DTI also led upgrades to the city’s constituent-facing systems, most notably modernizing its website and initiating the Photo-Driven 311 Case Resolution project, through which citizens can access 311 using a phone app. This effort allows residents to see photographic confirmation of completed service requests, which reportedly increased transparency for users and reduced duplicate reports.

Additionally, Albuquerque piloted an array of smart sensors to detect hazards to citizens, such as arroyo flooding, falls in public areas, chemical exposure in areas like bathrooms and potential fires in open spaces.

9th Phoenix, Ariz.


Technology helped Phoenix make great strides in cybersecurity and resident engagement over the last year. The city made two strategic hires to improve its Security Operations Center: a deputy CISO and a dedicated threat intelligence officer. These plus a new dedicated vulnerability management team led to a 40 percent reduction in response times to cybersecurity incidents. Phoenix Information Technology Services also established a Cyber Risk Committee this year, which brings together multiple stakeholders, and a new Data Sensitivity Protection Program reduces risk of a data breach by identifying, labeling, organizing and monitoring any sensitive data the city stores.

Phoenix also looked to technology to improve resident engagement and outreach. The city enhanced its myPHX311 application with mobile-friendly services like autofill, single sign-on and comprehensive case tracking. The portal also now has a virtual assistant that can discuss more than 600 topics. The city also completed a major overhaul of its website, with improved content organization and UX/UI best practices.

The Police Department improved services with CommunityConnect, a new system from Versaterm/SPIDR Tech that provides real-time updates to victims who contact the police. When a call is placed with 911 from a cellphone, CommunityConnect will send a text message with a call confirmation and report number. Callers can also register with the Victim Information Portal online to receive updates and follow the status of their case.

10th Denver


Denver’s behind-the-scenes upgrades to its government systems are efforts going toward enhancing resident services, creating smoother user experiences on the city’s website and other tools. A few notable examples include ensuring ADA compliance across the city’s suite of applications and websites, transitioning the 311 information call center to cloud-based calling and workforce management systems, and creating an online services hub. And to aid its police department services, the city upgraded the non-emergency call flow with a smart interactive voice response system to better assist residents when they dial in. Integrating a generative AI chatbot and public meeting livestreams are improving public access and civic involvement.

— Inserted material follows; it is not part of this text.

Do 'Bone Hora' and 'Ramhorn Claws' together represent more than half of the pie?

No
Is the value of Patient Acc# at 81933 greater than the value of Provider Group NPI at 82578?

The city of Denver recently established an internal Cybersecurity Risk Task Force, led by the Technology Services Department. With members from multiple agencies, the group aims to improve transparency and create a unified cyber strategy. Denver's conversational AI chatbot provides outage notifications and delivers reminders for cybersecurity training for city employees. This centralized initiative is a critical step in addressing the inevitability of cyber threats.